• Exercise:
Repeat word for word, please, only the lines from the one that includes "495 332 5.71" through the final line of the data.
⟨
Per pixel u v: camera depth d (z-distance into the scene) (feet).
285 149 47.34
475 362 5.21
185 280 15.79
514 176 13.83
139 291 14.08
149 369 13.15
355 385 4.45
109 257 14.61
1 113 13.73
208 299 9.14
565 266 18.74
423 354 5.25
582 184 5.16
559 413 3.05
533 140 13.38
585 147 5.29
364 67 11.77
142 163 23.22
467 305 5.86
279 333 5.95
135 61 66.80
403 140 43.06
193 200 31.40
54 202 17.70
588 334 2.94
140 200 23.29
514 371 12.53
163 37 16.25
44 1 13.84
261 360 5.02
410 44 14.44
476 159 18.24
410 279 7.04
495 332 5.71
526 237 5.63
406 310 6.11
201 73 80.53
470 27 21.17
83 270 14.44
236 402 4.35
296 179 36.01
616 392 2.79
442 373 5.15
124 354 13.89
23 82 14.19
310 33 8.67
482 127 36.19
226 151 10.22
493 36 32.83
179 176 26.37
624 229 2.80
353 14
⟩
• Written reply:
495 332 5.71
526 237 5.63
406 310 6.11
201 73 80.53
470 27 21.17
83 270 14.44
236 402 4.35
296 179 36.01
616 392 2.79
442 373 5.15
124 354 13.89
23 82 14.19
310 33 8.67
482 127 36.19
226 151 10.22
493 36 32.83
179 176 26.37
624 229 2.80
353 14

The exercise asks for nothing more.